September is National Childhood Obesity Awareness Month, and is important to think about this growing and devastating health issue.
The Centers for Disease Control and Prevention state that childhood obesity has more than doubled in children and quadrupled in adolescents in the past 30 years — frightening statistics, especially when we consider that in 2012 more than one third of children and adolescents were overweight or obese.
Being overweight or obese is a result of consuming more calories than are required for growth, maintenance and movement. It is influenced by genetic, behavioral and environmental factors.
The CDC notes that some of the immediate effects of childhood obesity are an increased risk for cardiovascular disease, such as high cholesterol or high blood pressure. Obese adolescents are more likely to have pre-diabetes. Obese children and adolescents run a greater risk for bone and joint problems, sleep apnea and social stigmatization leading to poor self-esteem.
More long-term health effects are that obese children are likely to be obese adults, and therefore more prone to adult health problems such as heart disease, type 2 diabetes, stroke, certain cancers and osteoarthritis. The cancers that are more prevalent in those who are overweight, according to the CDC, are cancer of the breast, colon, endometrium, esophagus, kidney, pancreas, gall bladder, thyroid, ovary, cervix and prostate, as well as multiple myeloma and Hodgkin’s lymphoma.
The CDC notes that as with most health issues, prevention is far more beneficial than any cure. Developing healthy lifestyle habits including healthy eating and daily physical activity can lower the risk of becoming obese and developing the related diseases. The dietary and exercise behaviors of children are profoundly influenced by their families, their communities, schools, child care settings, medical care providers, churches, government agencies, the media and entertainment industry, as well as the food and beverage industry.
Schools can be especially influential by providing a safe and supportive environment that encourages healthy behaviors and opportunities to learn about and engage in healthy eating and physical activity.
The Mayo clinic recommends proactive measures aimed at reducing the risk of your children becoming overweight, or help get their weight back on track. Children should have annual medical check-ups to ensure their weight is appropriate. As responsible parents, your weight should be appropriate and you should set a good example by exercising and eating healthily. Don’t use food as a reward or as a punishment.
Emphasize the positive by having active fun, and having a variety of fresh wholesome foods on hand rather than commercially prepared junk food.
Avoid focusing on your child’s weight and making it an issue.
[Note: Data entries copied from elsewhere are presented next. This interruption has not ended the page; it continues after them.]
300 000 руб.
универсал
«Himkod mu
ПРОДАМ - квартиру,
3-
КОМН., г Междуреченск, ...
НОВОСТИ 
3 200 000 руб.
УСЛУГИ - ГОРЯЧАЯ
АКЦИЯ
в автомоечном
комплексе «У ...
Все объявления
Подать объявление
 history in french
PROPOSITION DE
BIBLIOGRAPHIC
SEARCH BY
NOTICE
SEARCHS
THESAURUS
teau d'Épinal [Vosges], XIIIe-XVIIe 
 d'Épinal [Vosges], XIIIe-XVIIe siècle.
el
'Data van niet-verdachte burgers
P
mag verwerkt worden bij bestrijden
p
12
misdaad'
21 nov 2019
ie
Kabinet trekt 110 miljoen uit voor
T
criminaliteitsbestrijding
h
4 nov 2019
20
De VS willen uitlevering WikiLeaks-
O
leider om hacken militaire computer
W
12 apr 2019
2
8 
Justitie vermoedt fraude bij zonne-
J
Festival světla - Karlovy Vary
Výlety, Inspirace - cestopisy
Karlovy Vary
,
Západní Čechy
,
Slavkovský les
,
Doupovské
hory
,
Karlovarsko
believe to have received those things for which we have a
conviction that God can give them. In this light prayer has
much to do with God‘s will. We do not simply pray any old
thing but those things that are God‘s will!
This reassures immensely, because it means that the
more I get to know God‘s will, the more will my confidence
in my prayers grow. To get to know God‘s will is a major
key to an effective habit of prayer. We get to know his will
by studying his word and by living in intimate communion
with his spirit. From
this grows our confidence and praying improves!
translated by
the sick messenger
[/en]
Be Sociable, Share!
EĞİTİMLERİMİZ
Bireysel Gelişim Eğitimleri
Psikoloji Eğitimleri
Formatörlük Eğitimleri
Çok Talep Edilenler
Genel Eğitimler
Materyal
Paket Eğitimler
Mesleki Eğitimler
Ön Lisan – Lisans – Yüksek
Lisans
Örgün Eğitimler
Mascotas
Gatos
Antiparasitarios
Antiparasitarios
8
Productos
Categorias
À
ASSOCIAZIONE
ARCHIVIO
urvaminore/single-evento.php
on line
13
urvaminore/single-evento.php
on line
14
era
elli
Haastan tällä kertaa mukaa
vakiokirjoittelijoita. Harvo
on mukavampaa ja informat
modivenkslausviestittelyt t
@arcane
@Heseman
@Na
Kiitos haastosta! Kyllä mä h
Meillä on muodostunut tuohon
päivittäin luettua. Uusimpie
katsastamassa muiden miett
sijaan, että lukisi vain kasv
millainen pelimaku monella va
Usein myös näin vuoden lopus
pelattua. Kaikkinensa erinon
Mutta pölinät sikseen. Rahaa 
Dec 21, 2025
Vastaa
Sometimes children grow into their extra weight as they get taller, so be patient and assist them in becoming healthier and developing the habits that will support that goal.
Many children and adults tend to gain weight during the holidays and over special occasions. Preparing the family to stay on track throughout vacations with their exercise and healthy eating agenda is sensible and proactive. In many families, special occasions are synonymous with special food and overeating. While it is fine to celebrate a special day such as birthdays or other special days here and there with special treats, the celebration should not extend for weeks. Grandparents, aunts and uncles can be overindulgent with treats, not just at special times, and they should be invited to support your desire toward achieving better health and be asked to be part of the family’s lifestyle journey.
We have a national health crisis and only we can turn it around by choosing wisely for ourselves and our families!